We arrive at an Antarctic whaling station where, in the film’s prologue, set in 1904, we see Predators hunting whalers for sport (at least the Predators have their ethics in the right place). One hundred years later, when Weyland’s team arrives, not much has changed with the place. Now, you’d think that being in Antarctica and unmanned for 100 years that the whaling camp might have weathered away. Alas, there’s a meager six inches of snowy fluff over everything but not much damage otherwise. I’m shocked by this because Anderson seemed so preoccupied with Antarctica-based trivia when writing the script. The first ten minutes of AVP are comprised of dialogue where Alexa instructs the others on the risky climate, how fast the freezing water will kill you, and what the Point of Safe Return is—all pointlessly interesting facts that hold no bearing on the subsequent alien war. The Antarctic setting is more of a way for Anderson to infuse the movie with illogical twists on established horror movie tropes (for example, the traditional false-alarm cat is replaced by a penguin).
Now, about that pyramid. When Weyland’s team gets through the ice and down into the structure, they discover it was built with a combination of ancient Egyptian, Aztec, and Cambodian architectural and hieroglyphic characteristics. We learn that all of human civilization came about as a result of the Predator race, which visited Earth thousands upon thousands of years ago, taught us, primitives, to build, and then used our pyramids as enclosed hunting grounds. Every one hundred years, Predators return to hunt Aliens for sport. If the Predators lose, they set off a bomb to wipe out the encroaching Alien threat, hence explaining the disappearances of the Mayan and Anasazi peoples. (Thank you for the history lesson, Mr. Anderson.)
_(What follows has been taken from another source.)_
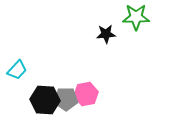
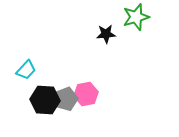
green star: rotated 16 degrees counterclockwise
cyan trapezoid: moved 9 px right
gray pentagon: rotated 20 degrees counterclockwise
Alexa and her team set off triggers that spark the reanimation of a dormant Alien Queen, strapped in and penetrated with electrodes and such, coming to life like Frankenstein. She begins laying eggs, humans get face-hugged, Aliens burst from chest cavities, and the hunt begins. The ambiguous human characters get caught in a fight between ambiguous monsters, fighting an unintelligibly shot mess of ambiguous CGI warfare.
Following the decline of the Alien franchise, here the Aliens growl and sound suspiciously like Jurassic Park dinosaurs. Remember in Ridley Scott’s Alien, when Ripley and the creature were alone on the escape shuttle; the Alien releases a throaty hiss ever-so-quietly, never screeching or roaring out like the silly monsters in this picture. The sequels have dissolved any fear for these archetypal movie monsters by revealing them entirely, bringing them out of the dark, and making them disposable video game villains. One dies, another one pops up, and who cares because they’re not frightening anymore.
This movie isn’t scary or particularly thrilling. There are no strong human characters (like Ripley) to link to (a requirement of movies featuring a variety of non-speaking aliens). Neither the Alien nor Predator franchises evolve or regain any of the lost ground they need to recoup—rather the opposite. The movie is a full-fledged geek-a-thon, appealing only to those few who got a kick out of the video games and poor, monster-laden comic books. Fox likely hoped AVP would consume its budget back in the first week or so of release; just enough effort was exerted to produce a curiosity-inducing trailer and get some teens into cinemas (Fox demanded a PG-13 rating, as opposed to the traditional R-rating for individual Alien and Predator movies, for this reason). Their plan was a financial success, despite making an unforgivably stupid movie. Hence the sequel: Alien vs. Predator: Requiem.